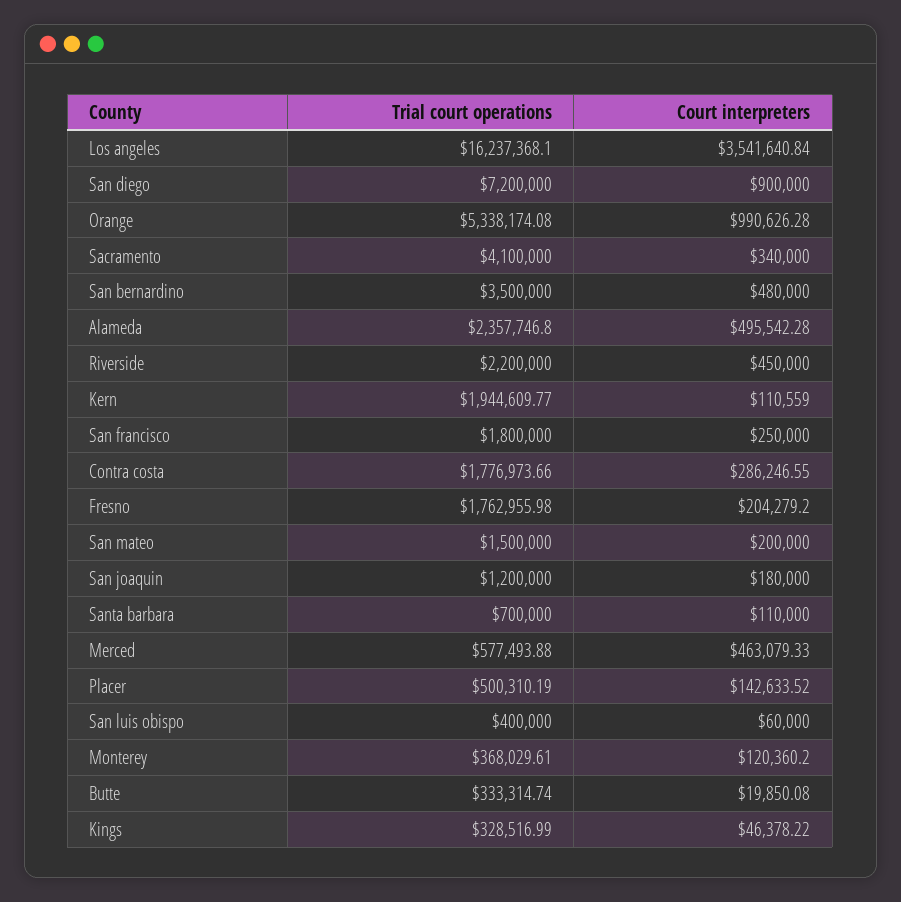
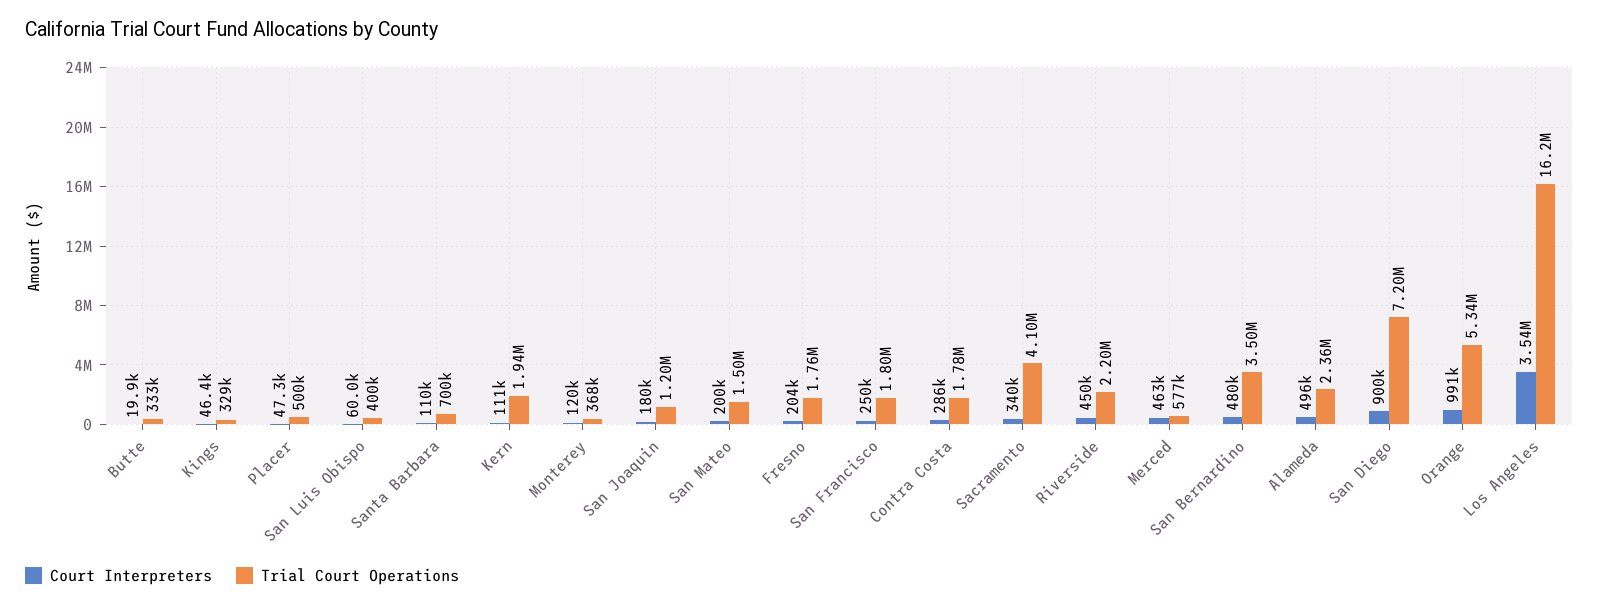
  {
    "Trial court operations": {
      "Los angeles": 16237368.1,
      "San diego": 7200000,
      "Orange": 5338174.08,
      "Sacramento": 4100000,
      "San bernardino": 3500000,
      "Alameda": 2357746.8,
      "Riverside": 2200000,
      "Kern": 1944609.77,
      "San francisco": 1800000,
      "Contra costa": 1776973.66,
      "Fresno": 1762955.98,
      "San mateo": 1500000,
      "San joaquin": 1200000,
      "Santa barbara": 700000,
      "Merced": 577493.88,
      "Placer": 500310.19,
      "San luis obispo": 400000,
      "Monterey": 368029.61,
      "Butte": 333314.74,
      "Kings": 328516.99
    },
    "Court interpreters": {
      "Los angeles": 3541640.84,
      "San diego": 900000,
      "Orange": 990626.28,
      "Sacramento": 340000,
      "San bernardino": 480000,
      "Alameda": 495542.28,
      "Riverside": 450000,
      "Kern": 110559,
      "San francisco": 250000,
      "Contra costa": 286246.55,
      "Fresno": 204279.2,
      "San mateo": 200000,
      "San joaquin": 180000,
      "Santa barbara": 110000,
      "Merced": 463079.33,
-     "Placer": 142633.52,
+     "Placer": 47300,
      "San luis obispo": 60000,
      "Monterey": 120360.2,
      "Butte": 19850.08,
      "Kings": 46378.22
    }
  }

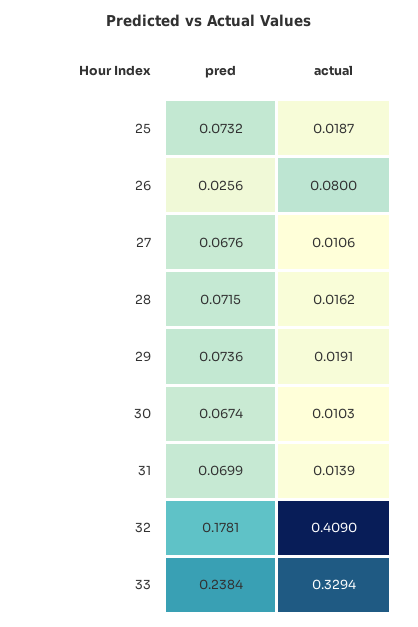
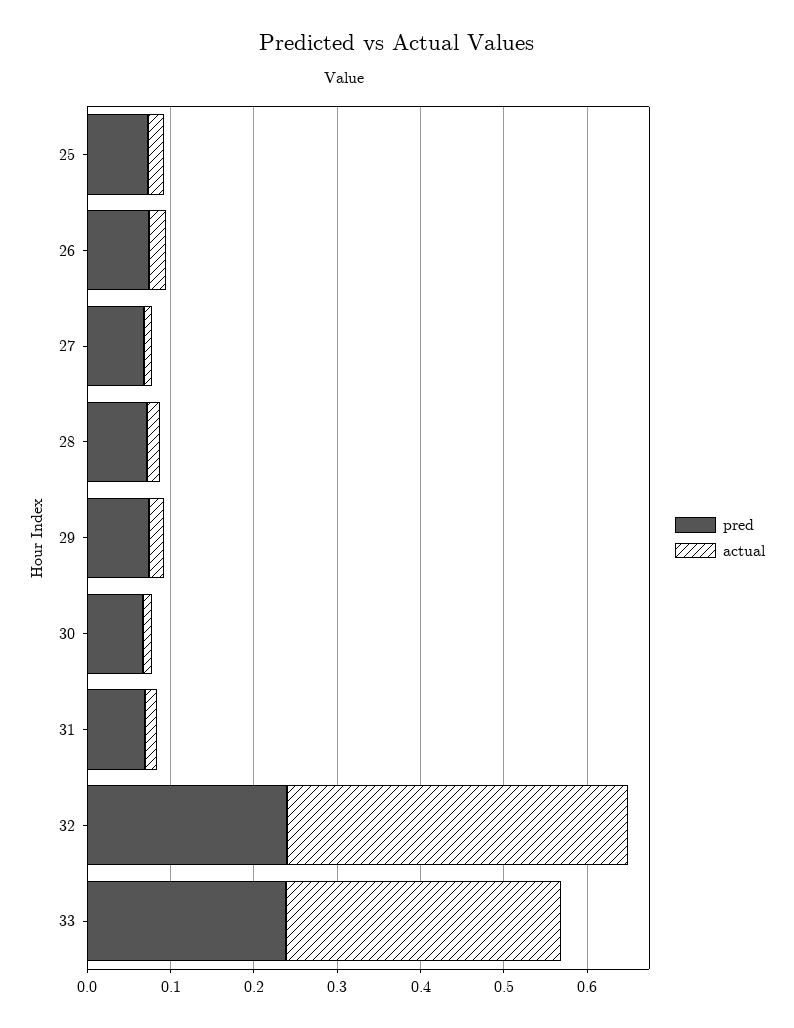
  {
    "pred": {
      "25": 0.0732,
-     "26": 0.0256,
+     "26": 0.08,
      "27": 0.0676,
      "28": 0.0715,
      "29": 0.0736,
      "30": 0.0674,
      "31": 0.0699,
-     "32": 0.1781,
+     "32": 0.24,
      "33": 0.2384
    },
    "actual": {
      "25": 0.0187,
-     "26": 0.08,
+     "26": 0.02,
      "27": 0.0106,
      "28": 0.0162,
      "29": 0.0191,
      "30": 0.0103,
      "31": 0.0139,
      "32": 0.409,
      "33": 0.3294
    }
  }

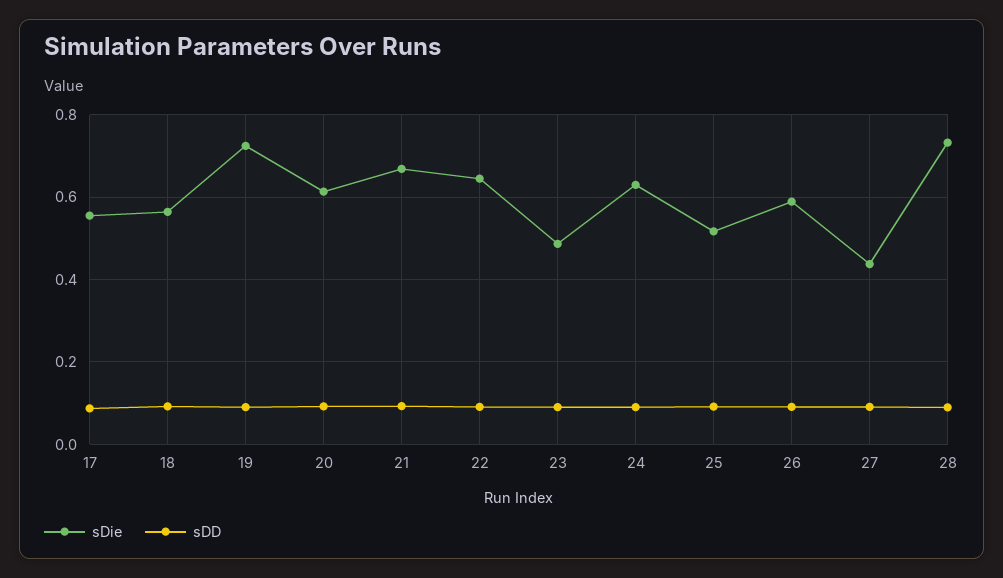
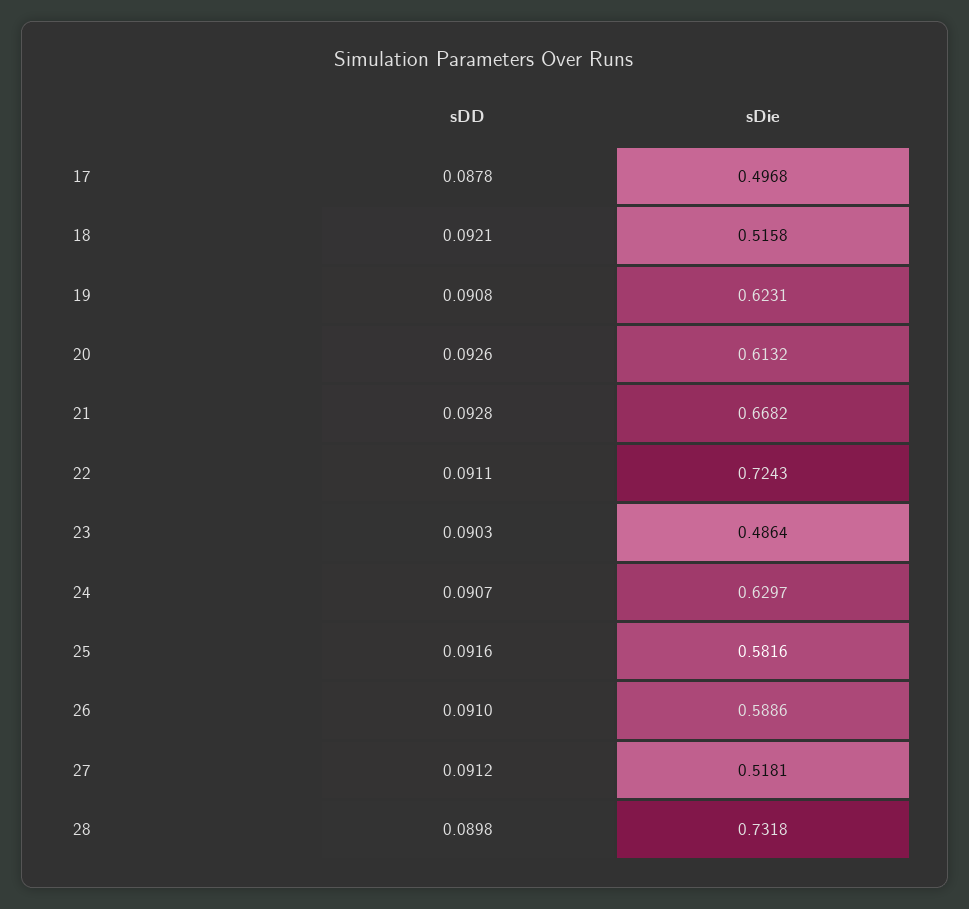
  {
    "sDie": {
-     "17": 0.56,
+     "17": 0.4968,
-     "18": 0.56,
+     "18": 0.5158,
-     "19": 0.72,
+     "19": 0.6231,
      "20": 0.6132,
      "21": 0.6682,
-     "22": 0.64,
+     "22": 0.7243,
      "23": 0.4864,
      "24": 0.6297,
-     "25": 0.52,
+     "25": 0.5816,
      "26": 0.5886,
-     "27": 0.44,
+     "27": 0.5181,
      "28": 0.7318
    },
    "sDD": {
      "17": 0.0878,
      "18": 0.0921,
      "19": 0.0908,
      "20": 0.0926,
      "21": 0.0928,
      "22": 0.0911,
      "23": 0.0903,
      "24": 0.0907,
      "25": 0.0916,
      "26": 0.091,
      "27": 0.0912,
      "28": 0.0898
    }
  }

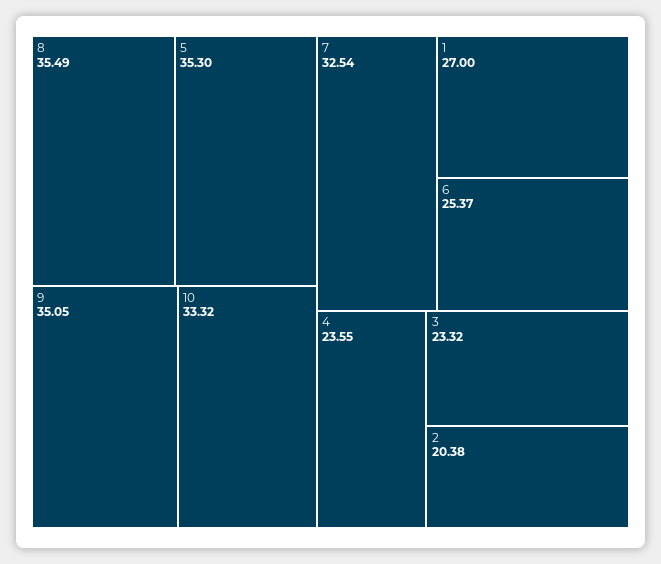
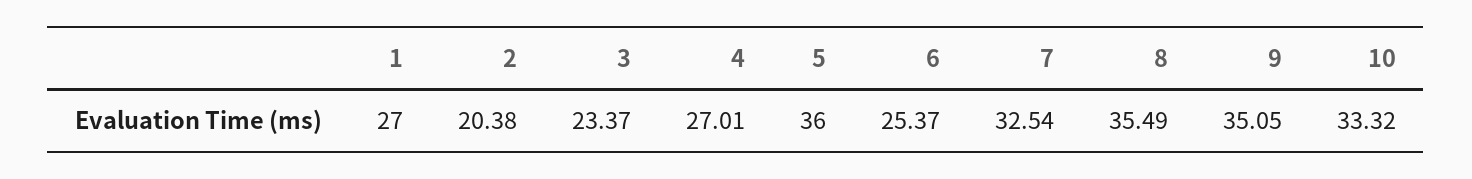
  {
    "8": 35.49,
-   "5": 35.3,
+   "5": 36,
    "9": 35.05,
    "10": 33.32,
    "7": 32.54,
    "1": 27,
    "6": 25.37,
-   "4": 23.55,
+   "4": 27.01,
-   "3": 23.32,
+   "3": 23.37,
    "2": 20.38
  }

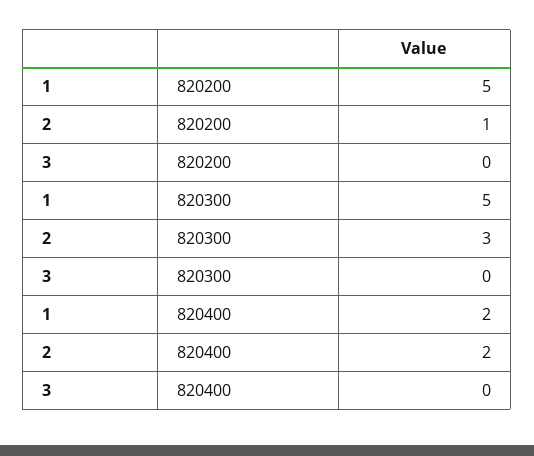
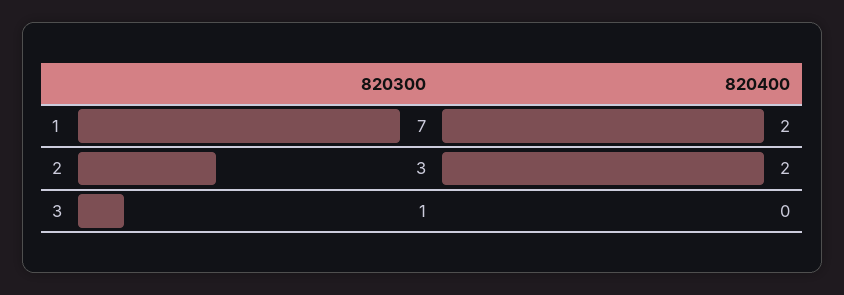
  {
    "1": {
-     "820200": 5,
-     "820300": 5,
+     "820300": 7,
      "820400": 2
    },
    "2": {
-     "820200": 1,
      "820300": 3,
      "820400": 2
    },
    "3": {
-     "820200": 0,
-     "820300": 0,
+     "820300": 1,
      "820400": 0
    }
  }

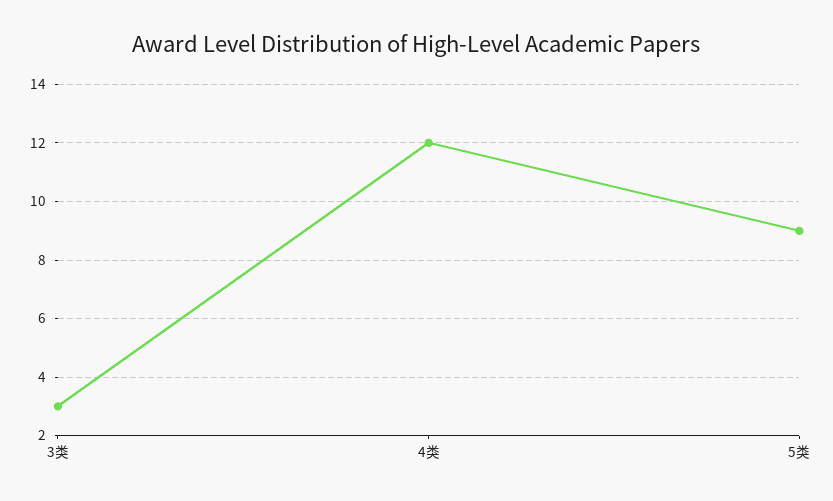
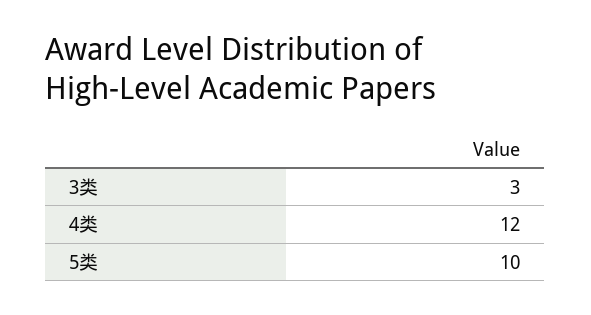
  {
    "3类": 3,
    "4类": 12,
-   "5类": 9
+   "5类": 10
  }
▬▬▬
Write out each entry above once more, exactly as written, and drop the pictures.

  {
    "Trial court operations": {
      "Los angeles": 16237368.1,
      "San diego": 7200000,
      "Orange": 5338174.08,
      "Sacramento": 4100000,
      "San bernardino": 3500000,
      "Alameda": 2357746.8,
      "Riverside": 2200000,
      "Kern": 1944609.77,
      "San francisco": 1800000,
      "Contra costa": 1776973.66,
      "Fresno": 1762955.98,
      "San mateo": 1500000,
      "San joaquin": 1200000,
      "Santa barbara": 700000,
      "Merced": 577493.88,
      "Placer": 500310.19,
      "San luis obispo": 400000,
      "Monterey": 368029.61,
      "Butte": 333314.74,
      "Kings": 328516.99
    },
    "Court interpreters": {
      "Los angeles": 3541640.84,
      "San diego": 900000,
      "Orange": 990626.28,
      "Sacramento": 340000,
      "San bernardino": 480000,
      "Alameda": 495542.28,
      "Riverside": 450000,
      "Kern": 110559,
      "San francisco": 250000,
      "Contra costa": 286246.55,
      "Fresno": 204279.2,
      "San mateo": 200000,
      "San joaquin": 180000,
      "Santa barbara": 110000,
      "Merced": 463079.33,
-     "Placer": 142633.52,
+     "Placer": 47300,
      "San luis obispo": 60000,
      "Monterey": 120360.2,
      "Butte": 19850.08,
      "Kings": 46378.22
    }
  }

  {
    "pred": {
      "25": 0.0732,
-     "26": 0.0256,
+     "26": 0.08,
      "27": 0.0676,
      "28": 0.0715,
      "29": 0.0736,
      "30": 0.0674,
      "31": 0.0699,
-     "32": 0.1781,
+     "32": 0.24,
      "33": 0.2384
    },
    "actual": {
      "25": 0.0187,
-     "26": 0.08,
+     "26": 0.02,
      "27": 0.0106,
      "28": 0.0162,
      "29": 0.0191,
      "30": 0.0103,
      "31": 0.0139,
      "32": 0.409,
      "33": 0.3294
    }
  }

  {
    "sDie": {
-     "17": 0.56,
+     "17": 0.4968,
-     "18": 0.56,
+     "18": 0.5158,
-     "19": 0.72,
+     "19": 0.6231,
      "20": 0.6132,
      "21": 0.6682,
-     "22": 0.64,
+     "22": 0.7243,
      "23": 0.4864,
      "24": 0.6297,
-     "25": 0.52,
+     "25": 0.5816,
      "26": 0.5886,
-     "27": 0.44,
+     "27": 0.5181,
      "28": 0.7318
    },
    "sDD": {
      "17": 0.0878,
      "18": 0.0921,
      "19": 0.0908,
      "20": 0.0926,
      "21": 0.0928,
      "22": 0.0911,
      "23": 0.0903,
      "24": 0.0907,
      "25": 0.0916,
      "26": 0.091,
      "27": 0.0912,
      "28": 0.0898
    }
  }

  {
    "8": 35.49,
-   "5": 35.3,
+   "5": 36,
    "9": 35.05,
    "10": 33.32,
    "7": 32.54,
    "1": 27,
    "6": 25.37,
-   "4": 23.55,
+   "4": 27.01,
-   "3": 23.32,
+   "3": 23.37,
    "2": 20.38
  }

  {
    "1": {
-     "820200": 5,
-     "820300": 5,
+     "820300": 7,
      "820400": 2
    },
    "2": {
-     "820200": 1,
      "820300": 3,
      "820400": 2
    },
    "3": {
-     "820200": 0,
-     "820300": 0,
+     "820300": 1,
      "820400": 0
    }
  }

  {
    "3类": 3,
    "4类": 12,
-   "5类": 9
+   "5类": 10
  }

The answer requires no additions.